Figure S4. Drug dose response curves of the pancreatic cancer cells to the treatment of erlotinib. The concentrations of erlotinib were made in 1:2 serial dilutions in serum-free medium and then add to the cells for a 96-hr incubation period. The IC50 value of BxPC-3 is 12 μM and Hs 700T is 5 μM. The IC50s for MIA PaCa-2 and PANC-1 were not reached at the high concentration of erlotinib. All experiments were repeated three times independently and data are means ± SD. Dose response curves had four replicates per drug treatment group.

Figure S5. Combination treatment of AZD6244 and erlotinib in pancreatic cancer cells. Three erlotinib concentrations (12.5, 3, and 0.8 μM), each of which was concurrently added on to a serial dilution of AZD6244 in 4 pancreatic cancer cell lines, BxPC-3 (A), Hs 700T (B), MIA PaCa-2 (C), and PANC-1 (D). The drug dose response curves for the combinations have been normalized to % cell viability of corresponding erlotinib alone treatment (denoted as V= % in the legends). All experiments were repeated three times independently and data are means ± SD. Dose response curves had four replicates per drug treatment group.

Figure S6. Combination treatment of RDEA119 and erlotinib in pancreatic cancer cells harboring KRAS mutations.

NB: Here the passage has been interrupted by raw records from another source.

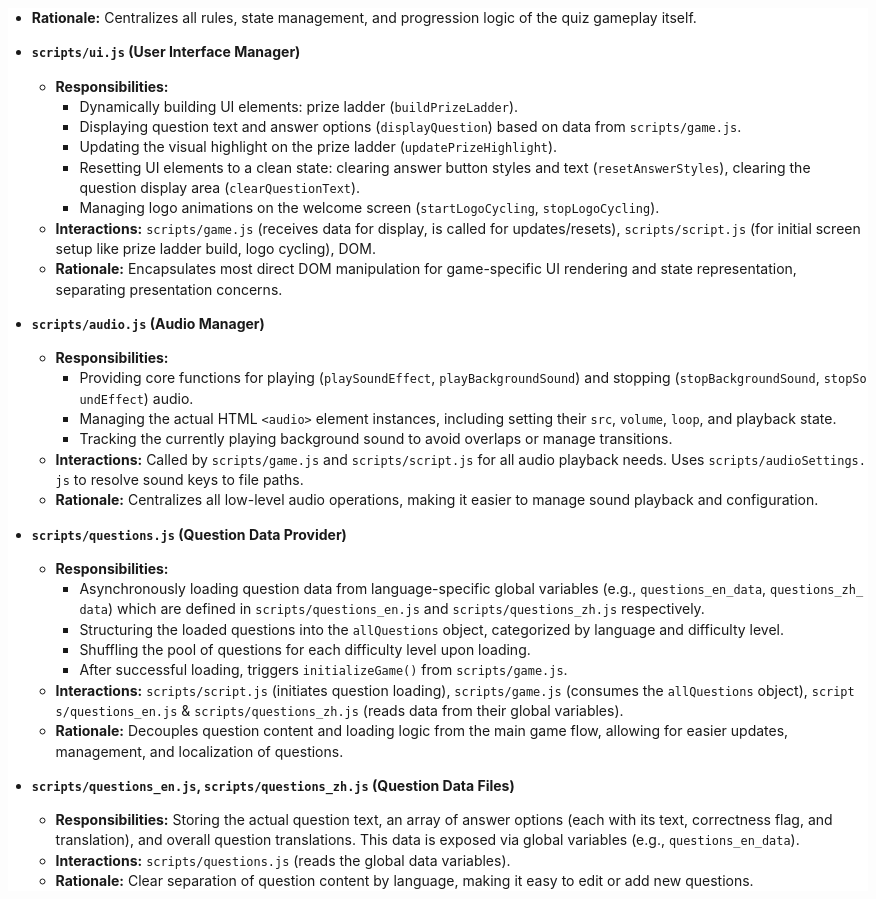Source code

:  - **Rationale:** Centralizes all rules, state management, and progression logic of the quiz gameplay itself.

- **`scripts/ui.js` (User Interface Manager)**

  - **Responsibilities:**
    - Dynamically building UI elements: prize ladder (`buildPrizeLadder`).
    - Displaying question text and answer options (`displayQuestion`) based on data from `scripts/game.js`.
    - Updating the visual highlight on the prize ladder (`updatePrizeHighlight`).
    - Resetting UI elements to a clean state: clearing answer button styles and text (`resetAnswerStyles`), clearing the question display area (`clearQuestionText`).
    - Managing logo animations on the welcome screen (`startLogoCycling`, `stopLogoCycling`).
  - **Interactions:** `scripts/game.js` (receives data for display, is called for updates/resets), `scripts/script.js` (for initial screen setup like prize ladder build, logo cycling), DOM.
  - **Rationale:** Encapsulates most direct DOM manipulation for game-specific UI rendering and state representation, separating presentation concerns.

- **`scripts/audio.js` (Audio Manager)**

  - **Responsibilities:**
    - Providing core functions for playing (`playSoundEffect`, `playBackgroundSound`) and stopping (`stopBackgroundSound`, `stopSoundEffect`) audio.
    - Managing the actual HTML `<audio>` element instances, including setting their `src`, `volume`, `loop`, and playback state.
    - Tracking the currently playing background sound to avoid overlaps or manage transitions.
  - **Interactions:** Called by `scripts/game.js` and `scripts/script.js` for all audio playback needs. Uses `scripts/audioSettings.js` to resolve sound keys to file paths.
  - **Rationale:** Centralizes all low-level audio operations, making it easier to manage sound playback and configuration.

- **`scripts/questions.js` (Question Data Provider)**

  - **Responsibilities:**
    - Asynchronously loading question data from language-specific global variables (e.g., `questions_en_data`, `questions_zh_data`) which are defined in `scripts/questions_en.js` and `scripts/questions_zh.js` respectively.
    - Structuring the loaded questions into the `allQuestions` object, categorized by language and difficulty level.
    - Shuffling the pool of questions for each difficulty level upon loading.
    - After successful loading, triggers `initializeGame()` from `scripts/game.js`.
  - **Interactions:** `scripts/script.js` (initiates question loading), `scripts/game.js` (consumes the `allQuestions` object), `scripts/questions_en.js` & `scripts/questions_zh.js` (reads data from their global variables).
  - **Rationale:** Decouples question content and loading logic from the main game flow, allowing for easier updates, management, and localization of questions.

- **`scripts/questions_en.js`, `scripts/questions_zh.js` (Question Data Files)**

  - **Responsibilities:** Storing the actual question text, an array of answer options (each with its text, correctness flag, and translation), and overall question translations. This data is exposed via global variables (e.g., `questions_en_data`).
  - **Interactions:** `scripts/questions.js` (reads the global data variables).
  - **Rationale:** Clear separation of question content by language, making it easy to edit or add new questions.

Four erlotinib concentrations (12.5, 3, 0.8, and 0.2 μM), each of which was concurrently added on to a serial dilution of RDEA119 in 3 pancreatic cancer cell lines, AsPC-1 (A), CFPAC-1 (B), and L3.6pl (C), The drug dose response curves for the combinations have been normalized to % cell viability of corresponding erlotinib alone treatment (denoted as V= % in the legends). All experiments were repeated three times independently and data are means ± SD. Dose response curves had four replicates per drug treatment group.

Figure S7. Effect of mutant KRAS knock-down by siRNA oligonucleotides in the combination treatment of the RDEA119 and erlotinib in pancreatic cells. Treatment of KRAS mutant specific siRNA in MIA PaCa-2 caused a left shift of the RDEA119 plus 50 μM erlotinib dose response curve (A), but not in the RDEA119 plus 25 μM erlotinib (B). In PANC-1, the left shift of the KRAS siRNA treatment in the drug combination of RDEA119 and erlotinib was also observed at 50 μM of erlotinib (C), but not at 25 μM erlotinib (D). The % Cell Viability of the siRNA treated cells was normalized to that of the siRNA treatment. Dose response curves had four replicates per drug treatment group.

Figure S8. The effect of erlotinib and RDEA119 treatment on cyclin D1 and p27 protein levels in pancreatic cancer cell lines.

Figure S9. Inhibition of tumor growth by gemcitabine as a single agent or in combination with erlotinib and RDEA119 in the BxPC-3 and MIA PaCa-2 xenograft models. Tumor growth curves for the different treatment groups in BxPC-3 (A) and MIA PaCa-2 (B). Mouse body weight curves for different treatment groups in BxPC-3 (C) and MIA PaCa-2 (D).